Data for review:
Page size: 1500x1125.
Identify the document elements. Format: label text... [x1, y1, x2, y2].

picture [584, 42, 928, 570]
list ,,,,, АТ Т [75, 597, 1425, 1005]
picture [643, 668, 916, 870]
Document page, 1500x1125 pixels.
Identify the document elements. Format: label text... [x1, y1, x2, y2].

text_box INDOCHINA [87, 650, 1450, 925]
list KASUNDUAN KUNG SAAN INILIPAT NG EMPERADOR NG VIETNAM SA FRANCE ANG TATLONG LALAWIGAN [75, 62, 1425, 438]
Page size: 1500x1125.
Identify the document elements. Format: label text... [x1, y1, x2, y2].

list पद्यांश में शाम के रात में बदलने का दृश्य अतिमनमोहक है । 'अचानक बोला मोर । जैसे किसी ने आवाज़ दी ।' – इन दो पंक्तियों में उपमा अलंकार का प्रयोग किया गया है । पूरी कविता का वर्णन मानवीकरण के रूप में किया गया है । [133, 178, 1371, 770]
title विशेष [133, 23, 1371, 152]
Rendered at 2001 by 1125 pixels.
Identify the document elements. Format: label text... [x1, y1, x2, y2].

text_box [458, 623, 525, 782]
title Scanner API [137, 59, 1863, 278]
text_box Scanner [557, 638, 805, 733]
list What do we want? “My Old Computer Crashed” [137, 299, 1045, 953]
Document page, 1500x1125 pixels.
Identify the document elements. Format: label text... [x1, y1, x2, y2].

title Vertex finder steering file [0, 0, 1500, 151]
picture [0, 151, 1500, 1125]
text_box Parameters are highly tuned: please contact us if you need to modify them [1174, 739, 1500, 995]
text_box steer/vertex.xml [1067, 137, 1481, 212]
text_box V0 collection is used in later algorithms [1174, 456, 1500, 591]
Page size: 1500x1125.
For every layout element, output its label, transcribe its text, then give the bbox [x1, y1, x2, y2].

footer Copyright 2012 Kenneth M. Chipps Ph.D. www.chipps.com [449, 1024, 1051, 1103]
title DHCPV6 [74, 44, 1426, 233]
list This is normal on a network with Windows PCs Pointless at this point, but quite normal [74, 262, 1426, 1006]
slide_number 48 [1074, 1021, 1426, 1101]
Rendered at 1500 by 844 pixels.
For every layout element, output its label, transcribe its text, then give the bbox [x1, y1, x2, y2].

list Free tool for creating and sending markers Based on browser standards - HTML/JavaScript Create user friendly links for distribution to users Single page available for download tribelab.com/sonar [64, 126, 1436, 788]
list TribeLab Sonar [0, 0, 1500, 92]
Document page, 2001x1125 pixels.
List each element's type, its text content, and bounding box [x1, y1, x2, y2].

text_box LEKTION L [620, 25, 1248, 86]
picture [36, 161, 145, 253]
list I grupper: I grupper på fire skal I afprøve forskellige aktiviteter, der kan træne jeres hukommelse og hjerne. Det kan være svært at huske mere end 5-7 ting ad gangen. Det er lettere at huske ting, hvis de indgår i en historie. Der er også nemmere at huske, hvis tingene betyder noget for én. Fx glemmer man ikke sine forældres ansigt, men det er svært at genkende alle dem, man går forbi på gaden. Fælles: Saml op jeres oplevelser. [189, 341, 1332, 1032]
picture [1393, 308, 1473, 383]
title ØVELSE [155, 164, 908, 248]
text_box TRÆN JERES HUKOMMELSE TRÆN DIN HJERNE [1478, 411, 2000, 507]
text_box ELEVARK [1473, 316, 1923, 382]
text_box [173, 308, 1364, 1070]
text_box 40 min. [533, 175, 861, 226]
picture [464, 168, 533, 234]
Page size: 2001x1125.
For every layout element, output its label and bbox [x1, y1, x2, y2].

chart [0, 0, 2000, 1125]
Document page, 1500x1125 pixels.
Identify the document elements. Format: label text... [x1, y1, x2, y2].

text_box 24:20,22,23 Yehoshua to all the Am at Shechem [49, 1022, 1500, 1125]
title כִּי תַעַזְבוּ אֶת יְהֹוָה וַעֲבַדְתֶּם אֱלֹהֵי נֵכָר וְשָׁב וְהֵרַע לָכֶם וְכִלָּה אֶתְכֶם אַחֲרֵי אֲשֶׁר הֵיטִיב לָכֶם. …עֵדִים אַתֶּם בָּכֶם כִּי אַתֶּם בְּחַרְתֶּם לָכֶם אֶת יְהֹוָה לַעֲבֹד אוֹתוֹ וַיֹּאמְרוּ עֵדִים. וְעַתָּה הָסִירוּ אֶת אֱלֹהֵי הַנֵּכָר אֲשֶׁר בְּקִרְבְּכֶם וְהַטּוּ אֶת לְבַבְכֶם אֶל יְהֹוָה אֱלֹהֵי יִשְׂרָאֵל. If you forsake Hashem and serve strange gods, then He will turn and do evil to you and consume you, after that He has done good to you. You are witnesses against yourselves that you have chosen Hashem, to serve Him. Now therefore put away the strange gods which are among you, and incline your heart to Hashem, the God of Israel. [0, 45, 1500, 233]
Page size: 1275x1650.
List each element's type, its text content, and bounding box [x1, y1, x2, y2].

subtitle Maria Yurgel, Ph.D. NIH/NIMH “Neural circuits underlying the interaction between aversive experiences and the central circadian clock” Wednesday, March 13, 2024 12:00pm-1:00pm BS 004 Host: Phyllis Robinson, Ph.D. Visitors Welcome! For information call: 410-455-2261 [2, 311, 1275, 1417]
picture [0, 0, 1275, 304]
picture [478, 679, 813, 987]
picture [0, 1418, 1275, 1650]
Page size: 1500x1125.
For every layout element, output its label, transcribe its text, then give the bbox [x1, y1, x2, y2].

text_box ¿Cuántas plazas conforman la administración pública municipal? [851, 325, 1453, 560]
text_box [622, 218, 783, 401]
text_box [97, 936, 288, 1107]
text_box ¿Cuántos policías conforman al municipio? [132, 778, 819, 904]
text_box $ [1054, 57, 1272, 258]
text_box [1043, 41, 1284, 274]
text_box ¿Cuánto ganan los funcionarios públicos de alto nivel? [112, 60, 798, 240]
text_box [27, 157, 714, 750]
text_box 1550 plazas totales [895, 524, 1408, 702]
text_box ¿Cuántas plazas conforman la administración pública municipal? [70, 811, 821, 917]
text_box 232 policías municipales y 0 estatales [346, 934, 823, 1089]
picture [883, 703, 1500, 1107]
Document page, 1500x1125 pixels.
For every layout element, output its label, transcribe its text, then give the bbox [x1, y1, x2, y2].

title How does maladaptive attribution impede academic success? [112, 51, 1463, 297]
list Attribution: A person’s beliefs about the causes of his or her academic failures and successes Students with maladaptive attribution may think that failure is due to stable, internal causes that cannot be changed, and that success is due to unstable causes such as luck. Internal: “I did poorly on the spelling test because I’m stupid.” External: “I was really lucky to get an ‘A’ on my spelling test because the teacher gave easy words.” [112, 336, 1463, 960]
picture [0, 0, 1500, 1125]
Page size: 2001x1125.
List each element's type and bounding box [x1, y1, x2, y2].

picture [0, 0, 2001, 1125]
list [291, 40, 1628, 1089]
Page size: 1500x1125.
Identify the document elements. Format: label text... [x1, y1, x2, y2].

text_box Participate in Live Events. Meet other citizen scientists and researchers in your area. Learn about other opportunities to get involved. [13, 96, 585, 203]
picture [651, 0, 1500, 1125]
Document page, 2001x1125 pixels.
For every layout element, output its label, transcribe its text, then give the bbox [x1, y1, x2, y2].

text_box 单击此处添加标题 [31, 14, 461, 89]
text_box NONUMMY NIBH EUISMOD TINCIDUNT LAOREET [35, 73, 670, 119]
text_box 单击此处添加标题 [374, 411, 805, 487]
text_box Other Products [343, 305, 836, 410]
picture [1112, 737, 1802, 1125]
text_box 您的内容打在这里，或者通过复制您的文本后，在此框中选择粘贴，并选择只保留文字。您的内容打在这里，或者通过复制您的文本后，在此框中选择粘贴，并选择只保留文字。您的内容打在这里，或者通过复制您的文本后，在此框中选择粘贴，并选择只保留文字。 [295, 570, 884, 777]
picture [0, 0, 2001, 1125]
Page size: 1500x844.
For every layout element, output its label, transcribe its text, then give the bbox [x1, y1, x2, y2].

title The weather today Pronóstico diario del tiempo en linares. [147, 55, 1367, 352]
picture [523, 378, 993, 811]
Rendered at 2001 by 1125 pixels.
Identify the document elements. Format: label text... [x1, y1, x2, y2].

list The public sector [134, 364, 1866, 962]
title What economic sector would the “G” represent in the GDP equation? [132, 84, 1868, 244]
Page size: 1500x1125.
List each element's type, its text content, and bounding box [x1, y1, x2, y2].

Task prompt: Nothing but the lines from the line with "List each element's type and" to the last line of the listing above should appear; please retype them exactly, both ends included.

Answer space:
List each element's type and bounding box [x1, y1, x2, y2].

picture [0, 0, 2001, 1125]
list [291, 40, 1628, 1089]
Page size: 1500x1125.
Identify the document elements. Format: label text... [x1, y1, x2, y2].

text_box Participate in Live Events. Meet other citizen scientists and researchers in your area. Learn about other opportunities to get involved. [13, 96, 585, 203]
picture [651, 0, 1500, 1125]
Document page, 2001x1125 pixels.
For every layout element, output its label, transcribe its text, then give the bbox [x1, y1, x2, y2].

text_box 单击此处添加标题 [31, 14, 461, 89]
text_box NONUMMY NIBH EUISMOD TINCIDUNT LAOREET [35, 73, 670, 119]
text_box 单击此处添加标题 [374, 411, 805, 487]
text_box Other Products [343, 305, 836, 410]
picture [1112, 737, 1802, 1125]
text_box 您的内容打在这里，或者通过复制您的文本后，在此框中选择粘贴，并选择只保留文字。您的内容打在这里，或者通过复制您的文本后，在此框中选择粘贴，并选择只保留文字。您的内容打在这里，或者通过复制您的文本后，在此框中选择粘贴，并选择只保留文字。 [295, 570, 884, 777]
picture [0, 0, 2001, 1125]
Page size: 1500x844.
For every layout element, output its label, transcribe its text, then give the bbox [x1, y1, x2, y2].

title The weather today Pronóstico diario del tiempo en linares. [147, 55, 1367, 352]
picture [523, 378, 993, 811]
Rendered at 2001 by 1125 pixels.
Identify the document elements. Format: label text... [x1, y1, x2, y2].

list The public sector [134, 364, 1866, 962]
title What economic sector would the “G” represent in the GDP equation? [132, 84, 1868, 244]
Page size: 1500x1125.
List each element's type, its text content, and bounding box [x1, y1, x2, y2].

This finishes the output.